Key Highlights
The JOJO.INDEX has shifted into “junk-off,” signaling increased probability of near-term volatility.
Utility stock leadership triggered the rotation, a historically reliable early warning signal.
Credit spreads remain near historic lows, leaving little margin for error.
Investor sentiment shows extreme optimism despite signs of economic cooling.
The signal does not predict a crash, but it does suggest risk is being underpriced.
Why the JOJO.INDEX Matters Right Now
Markets have been remarkably calm, even as macro crosscurrents continue to build beneath the surface. Equity volatility has stayed compressed, credit spreads remain tight, and investor sentiment is broadly confident that any economic slowdown will be shallow and manageable. Against that backdrop, the JOJO.INDEX quietly flipped into “junk-off” mode late last week, rotating fully out of high-yield bonds and into long-duration Treasuries.
The JOJO.INDEX, formally known as the ATAC Credit-On/Credit-Off Index, is a rules-based allocation model designed to respond to changes in market risk appetite.
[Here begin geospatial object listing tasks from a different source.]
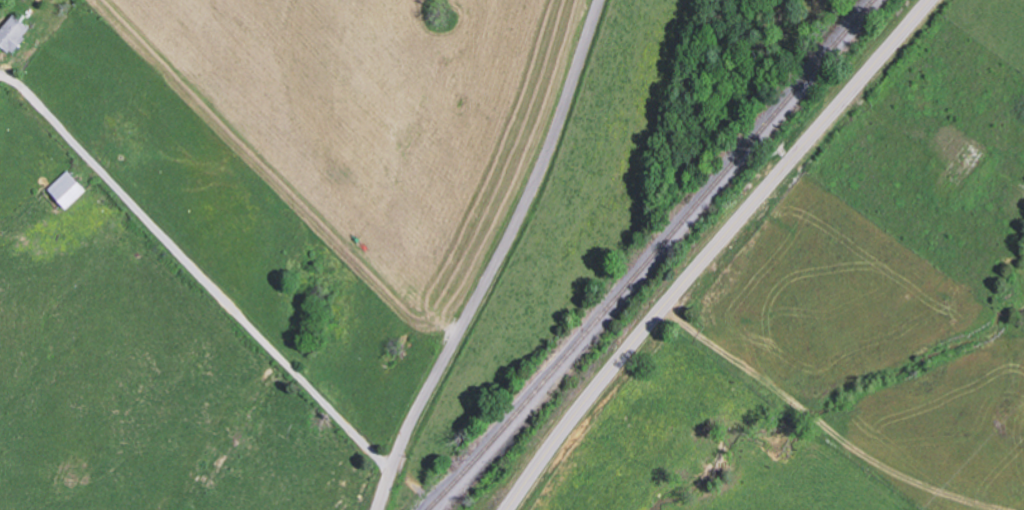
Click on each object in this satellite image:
building: (15, 34)
building: (69, 190)
road: (714, 250)
railway: (652, 256)
road: (499, 259)

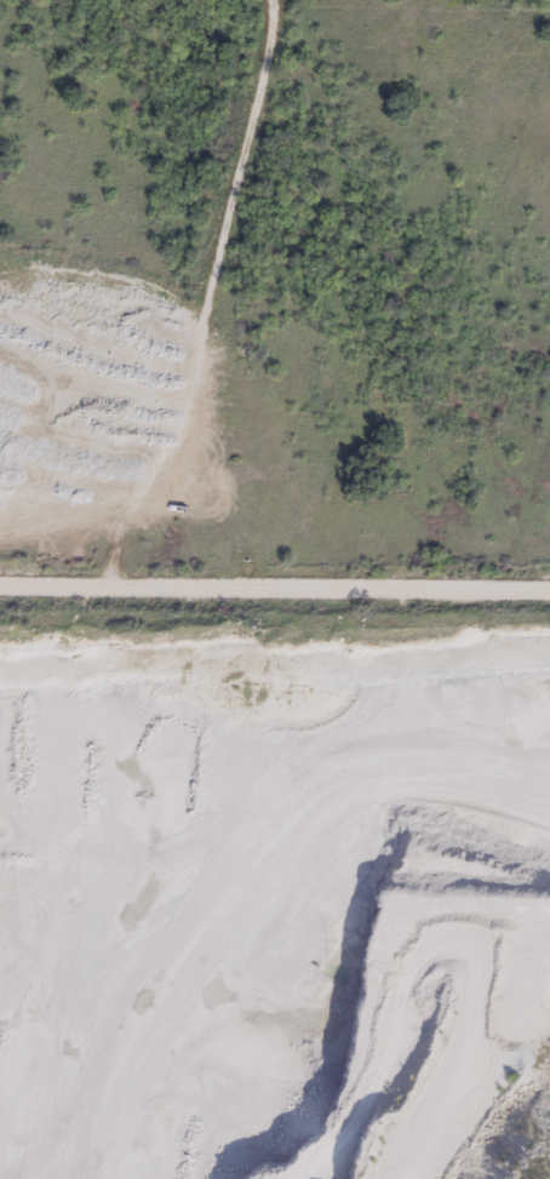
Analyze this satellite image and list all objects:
road: (275, 585)
quarry: (274, 896)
It toggles between high-yield corporate bonds and long-duration Treasuries based on a single signal: the short-term relative performance of utility stocks versus the broader equity market. When utilities outperform, the index adopts a defensive posture. When they lag, it takes on credit risk.
This recent switch matters because defensive rotations have been rare over the past year. When they do occur, they have often preceded periods of rising volatility rather than followed them. The index is not reacting to headlines or forecasts. It is responding to market behavior that has historically led stress rather than confirmed it.¹
The Mechanics Behind the Junk-Off Signal
The logic of the JOJO.INDEX is intentionally simple. Utilities are among the most defensive equity sectors, with stable cash flows and bond-like characteristics. When investors begin rotating into utilities relative to the S&P 500, it often reflects a subtle shift toward safety before risk assets broadly reprice.
Academic and industry research has shown that short-term utility outperformance tends to precede higher volatility and weaker equity returns.² This relationship forms the backbone of the JOJO.INDEX methodology. Each week, the index evaluates the recent performance spread between utility stocks and the broader market. If utilities lead, the model moves entirely into Treasuries. If not, it allocates to high-yield bonds.
Late last week, that threshold was crossed. Utilities had quietly begun outperforming despite ongoing strength in major equity indices. The result was a full rotation into Treasuries. While the move may appear abrupt, the underlying behavior had been developing for weeks. Historically, such divergences have tended to resolve through volatility rather than continued calm.
Utilities as an Early Warning Signal
Utilities are often dismissed as dull or backward-looking. In reality, they have functioned as a reliable early warning signal across multiple market cycles. Because they sit at the intersection of interest rates, economic expectations, and risk tolerance, changes in their relative performance can reveal investor intent before it becomes obvious elsewhere.